Banyuwangi (Antara Jatim) - Bupati Banyuwangi Abdullah Azwar Anas mengumpulklan ratusan diaspora atau perantauan asal daerah itu dalam acara halal bi halal di Pendopo Shaba Swagata Blambangan, Jumat, yang juga dihadiri Menteri Pariwisata Arief Yahya.
Tradisi dalam momen Lebaran tersebut digelar pada hari ketiga bulan Syawal tahun Hijriyah. Acara itu dihadiri para perantau asal Banyuwangi dengan berlatar belakang profesi yang berbeda dan datang dari berbagai daerah di Indonesia, seperti Jakarta, Bandung, Kalimantan, Mimika (Papua), maupun yang berada di luar negeri, yakni Malaysia, Taiwan dan Australia.
Suasana di pendopo cukup meriah yang dimanfaatkan oleh para diaspora itu untuk bernostalgia. Sambil menunggu acara dimulai, mereka disuguhi lagu-lagu Banyuwangi lawashingga terbaru yang dinyanyikan secara live. Selain itu, di halaman pendopo juga didirikan stand suvenir khas Banyuwangi.
Ajang kangen-kangenan itu berlangsung dengan hangat. Mereka memanfaatkannys untuk saling bersilahturahim, bahkan tak sedikit yang menjadikan moment ini sebagai reuni dengan teman sekolah.
Seperti yang dialami Suhaili Yakin, warga rantau yang kini menetap di Bandung. Suhaili yang hadir bersama keluarganya ini sengaja datang ke acara ini untuk bertemu dengan teman-temannya sewaktu kuliah di Institut Teknologi Bandung (ITB), salah satunya Arief Yahya.
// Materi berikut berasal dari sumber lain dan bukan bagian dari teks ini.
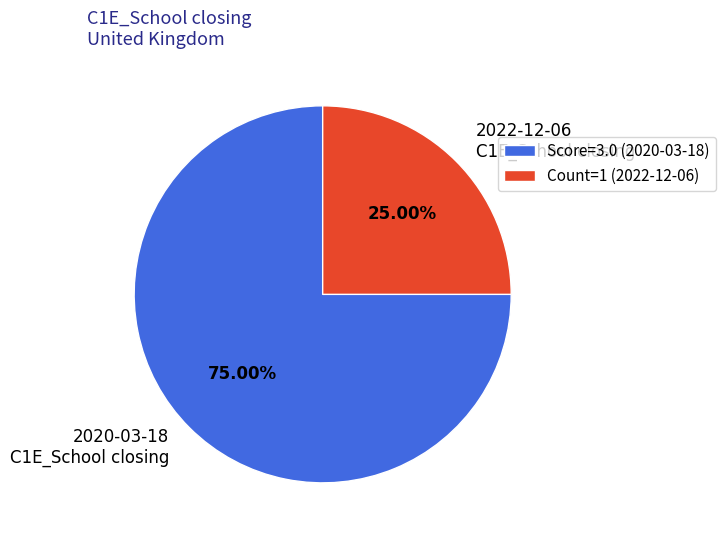

Between 2022-12-06 C1E_School closing and 2020-03-18 C1E_School closing, which is larger?

2020-03-18 C1E_School closing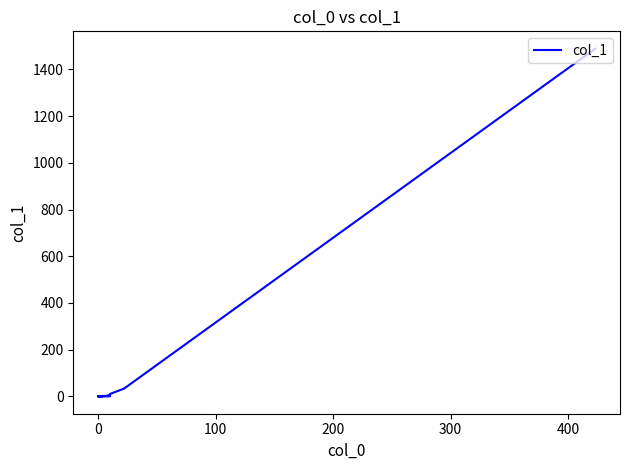

How many data points are less than 1?

10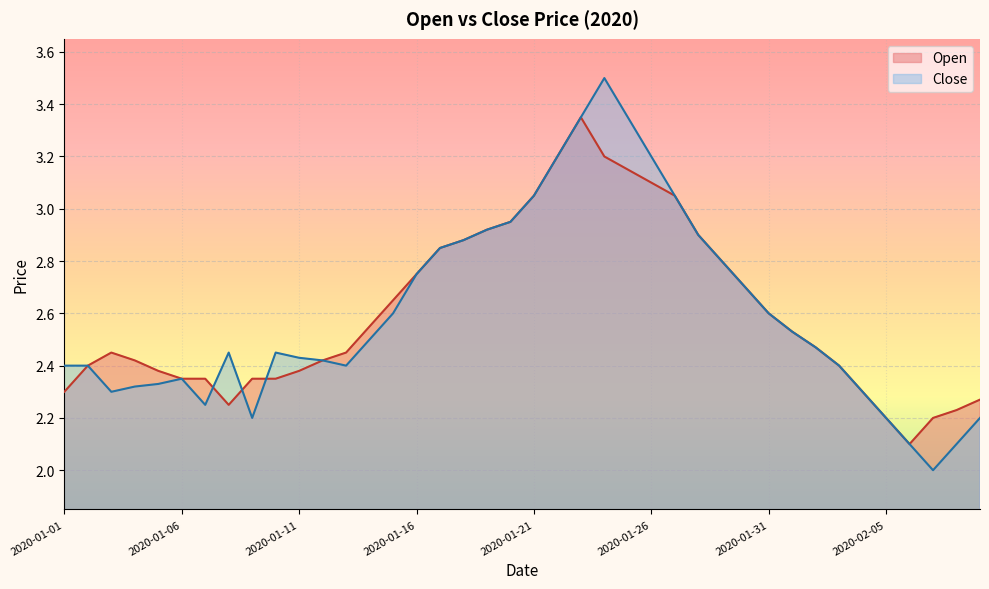

The Close series shows 0.9 at 2020-01-04. True or false?

False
"Karena saya tahu pak Arief selalu hadir di acara diaspora ini, makanya saya selalu sempatkan hadir ke sini untuk bertemu dengan beliau yang satu angkatan di atas saya. Istrinya pun, adalah teman satu kos istri saya saat di Bandung. Ini cara kami bisa melepas kangen antarteman, sekaligus meluapkan kerinduan kami pada Banyuwangi. Mendengar lagu-lagu Banyuwangi di sini, hati saya trenyuh, ingat kampung saya di Licin," ujar Suhaili yang bekerja di salah satu perusahaan minyak.
Para anak muda rantau Banyuwangi juga memanfaatkan momen ini untuk bereuni. Salah satunya alumnus SMAN 1 Glagah tahun 2011. Tujuh orang sahabat ini sengaja janjian bertemu di acara itu untuk melepas kangen.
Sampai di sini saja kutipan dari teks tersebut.